4 of one step and 1 of another
There are 3 choices for the type of step to be taken 4 times (we call this choice \(x\)) and, for each of these choices, there are 2 choices for the type of step to be taken 1 time (we call this choice \(y\)).
There are thus \(3 \times 2 = 6\) choices for the endpoint of the path (each choice of \(x\) and \(y\) gives a different endpoint and each re-arrangement of a specific set of steps gives the same endpoint).
Given a choice of \(x\) and \(y\), there are 5 ways to arrange \(xxxxy\) since there are 5 possible positions for the \(y\), after which the \(x\)’s fill the remaining spots.
Therefore, starting from r1c9, there are thus 5 paths to each of r7c5 (\(x=\nwarrow\), \(y=\uparrow\)), r6c6 (\(x=\nwarrow\), \(y=\nearrow\)), r7c13 (\(x=\nearrow\), \(y=\uparrow\)), r6c12 (\(x=\nearrow\), \(y=\nwarrow\)), r10c8 (\(x=\uparrow\), \(y=\nwarrow\)), r10c10 (\(x=\uparrow\), \(y=\nearrow\)).
3 of one step and 2 of another
There are 3 choices for the type of step to be taken 3 times (we call this choice \(x\)) and, for each of these choices, there are 2 choices for the type of step to be taken 2 times (we call this choice \(y\)).
There are thus \(3 \times 2 = 6\) choices for the endpoint of the path (each choice of \(x\) and \(y\) gives a different endpoint and each re-arrangement of a specific set of steps gives the same endpoint).
Given a choice of \(x\) and \(y\), there are 10 ways to arrange \(xxxyy\) since there are 10 ways to choose the positions for the two \(y\)’s:
1st and 2nd, 1st and 3rd, 1st and 4th, 1st and 5th,
2nd and 3rd, 2nd and 4th, 2nd and 5th,
3rd and 4th, 3rd and 5th,
4th and 5th
after which the \(x\)’s fill the remaining spots.
Therefore, starting from r1c9, there are thus 10 paths to each of r8c6 (\(x=\nwarrow\), \(y=\uparrow\)), r6c8 (\(x=\nwarrow\), \(y=\nearrow\)), r8c12 (\(x=\nearrow\), \(y=\uparrow\)), r6c10 (\(x=\nearrow\), \(y=\nwarrow\)), r9c7 (\(x=\uparrow\), \(y=\nwarrow\)), r9c11 (\(x=\uparrow\), \(y=\nearrow\)).
3 of one step, 1 of a second type, and 1 of the third type
There are 3 choices for the type of step to be taken 3 times (we call this choice \(x\)).

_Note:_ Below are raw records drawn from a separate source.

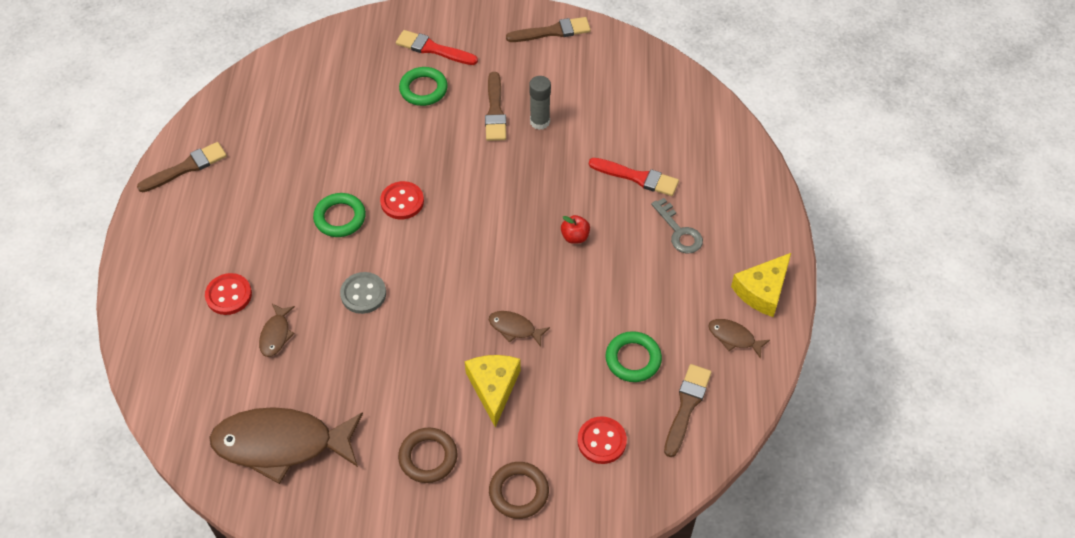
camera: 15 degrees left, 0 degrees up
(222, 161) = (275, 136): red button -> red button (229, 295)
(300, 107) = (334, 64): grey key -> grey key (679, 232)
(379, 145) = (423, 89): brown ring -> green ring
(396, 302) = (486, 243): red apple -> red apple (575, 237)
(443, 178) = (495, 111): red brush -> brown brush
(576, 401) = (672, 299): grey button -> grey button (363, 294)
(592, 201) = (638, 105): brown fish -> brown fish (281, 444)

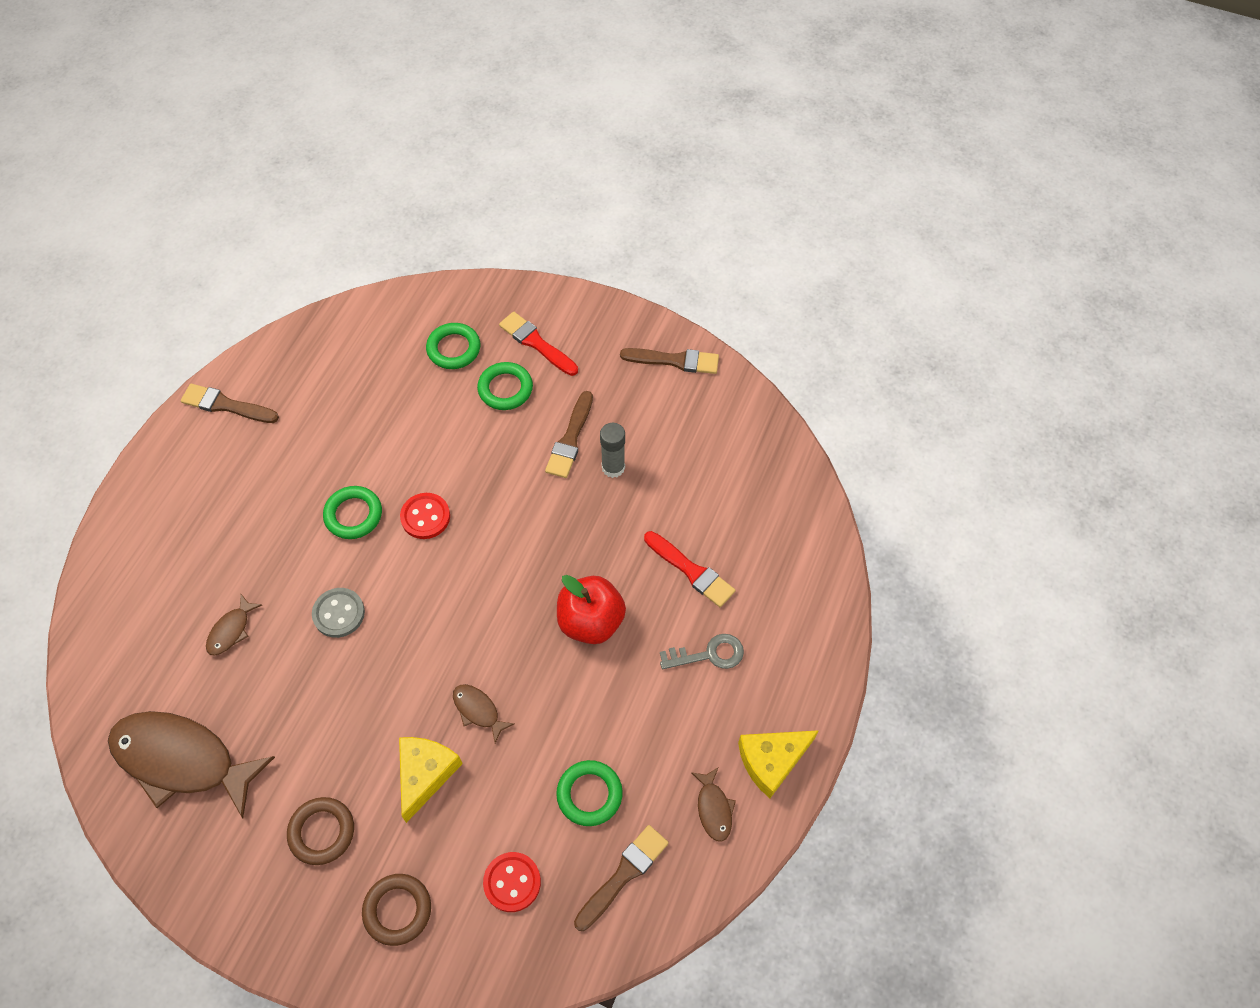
camera: 20 degrees right, 5 degrees up
(186, 167) = (226, 405): brown brush -> brown brush turned 150 degrees counterclockwise
(229, 295) = (204, 568): red button -> none
(365, 71) = (454, 349): none -> green ring
(575, 237) = (591, 621): red apple -> red apple, size x2.00
(679, 232) = (709, 654): grey key -> grey key turned 90 degrees counterclockwise
(734, 337) = (714, 808): brown fish -> brown fish turned 150 degrees counterclockwise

After \(x\) is chosen, the types of steps to be taken 1 time each are fixed (we call these \(y\) and \(z\) in some order).
There are thus \(3\) choices for the endpoint of the path (each choice of \(x\) gives a different endpoint and each re-arrangement of a specific set of steps gives the same endpoint).
Given a choice of \(x\), \(y\) and \(z\), there are 20 ways to arrange \(xxxyz\) since there are 5 ways to choose the position for the \(y\), after which there are 4 ways to choose the position for the \(z\), after which the \(x\)’s fill the remaining spots.
Therefore, starting from r1c9, there are thus 20 paths to each of r7c7 (\(x=\nwarrow\), \(y=\uparrow\), \(z = \nearrow\)), r7c11 (\(x=\nearrow\), \(y=\nearrow\), \(z=\uparrow\)), r9c9 (\(x=\uparrow\), \(y=\nwarrow\), \(z = \nearrow\)).
2 of one step, 2 of a second type, and 1 of the third type
There are 3 choices for the type of step to be taken 1 time (we call this choice \(z\)). After \(z\) is chosen, the types of steps to be taken 2 times each are fixed (we call these \(x\) and \(y\)).
There are thus \(3\) choices for the endpoint of the path (each choice of \(z\) gives a different endpoint and each re-arrangement of a specific set of steps gives the same endpoint).
Given a choice of \(x\), \(y\) and \(z\), there are 30 ways to arrange \(xxyyz\) since there are 10 ways to choose the positions for the \(x\)’s (as there were 10 ways to choose 2 of 5 positions for the \(y\)’s above), after which there are 3 ways to choose the position for the \(z\) (there are three positions left), after which the \(y\)’s fill the remaining spots.
Therefore, starting from r1c9, there are thus 30 paths to each of r8c8 (\(x=\nwarrow\), \(y=\uparrow\), \(z = \nearrow\)), r7c9 (\(x=\nearrow\), \(y=\nwarrow\), \(z=\uparrow\)), r8c10 (\(x=\uparrow\), \(y=\nearrow\), \(z = \nwarrow\)).
Therefore, in summary, there are 6 distinct hexagons (r7c7, r7c11, r9c9, r8c8, r7c9, r8c10) which are the endpoints of at least 20 paths of 5 steps; in other words, \(n=6\).